For one advantage is that SNSs has provided a valuable source of information for offline relations, found by Courtois and Vanwynsberghe in their study on how SNSs relieve the social anxiety while communicating with offline friends. By drawing upon the context of their friends’ online profile, adolescents gain more knowledge about their friends, whether they are distant acquaintances, or geographically close friends who they meet on a regular basis. Especially for people at this age with relatively higher degree of social anxiety when interacting with others, the removal of this entropy has been a remarkably positive mediation for building solid relationship. And as a bypass of the reduction of social anxiety, a more suitable context would be easily identified and engaged within the relationships, as they know each other well and thus know what types of topics they are willing to talk about.

One of the other advantages has been recognized as the social support for offline friendships due to the primary purpose of SNSs use, which might also be counterpart evidence against the “time displacement hypothesis”. In Reich, Subrahmanyam and Espinoza’s research, they found about three quarters of adolescents’ SNSs friend network are whom their subjects most interacted offline and also suggested that probably the use of SNSs would strengthen adolescents’ offline relationships.

Personally I tend to believe that the use of SNSs could improve adolescents’ offline friendships, even though given the results of studies into this topic, there is no direct evidence to conclude the positive correlation between each other, probably due to that I fell into my logic trap where the more you communicate with your friends with respect to the higher quality and more chances of the conversation, consequently the better friendship you will have.

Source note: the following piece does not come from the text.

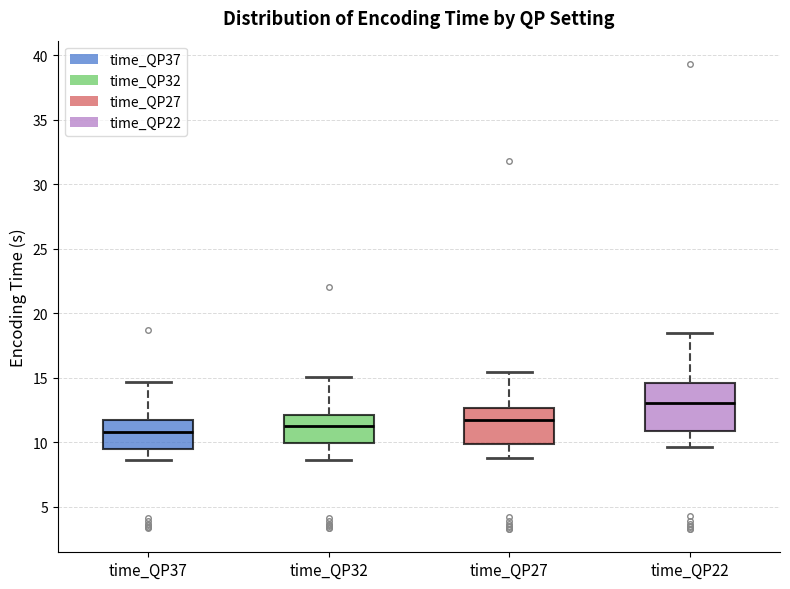

Reading left to right, transcribe this box plot: for each box, give where its median line is, the range the box spans, and where its two whiskers end, as read against the y-axis. The values are not printed on the chart, so give them approximately, as read against the axis.

time_QP37: median 11.0, box 9.5 to 11.5, whiskers 8.5 to 14.5
time_QP32: median 11.0, box 10.0 to 12.0, whiskers 8.5 to 15.0
time_QP27: median 11.5, box 10.0 to 12.5, whiskers 9.0 to 15.5
time_QP22: median 13.0, box 11.0 to 14.5, whiskers 9.5 to 18.5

Anyway, I am also inclined to specify the offline friendships into two different types, heterogeneous social networks where people are socializing with distant peers, and homogeneous groups with local friend. It would be interesting to examine different proportion of distant friends versus local friends influences the intimacy, closeness and satisfaction
level gained from friendship, since as I observed most Chinese students tend to use SNSs quite often but with distant friends at most of times, while somehow, they are excluding themselves from the local community or networking, which might lead to a low level of self-identify on the new environment they are in.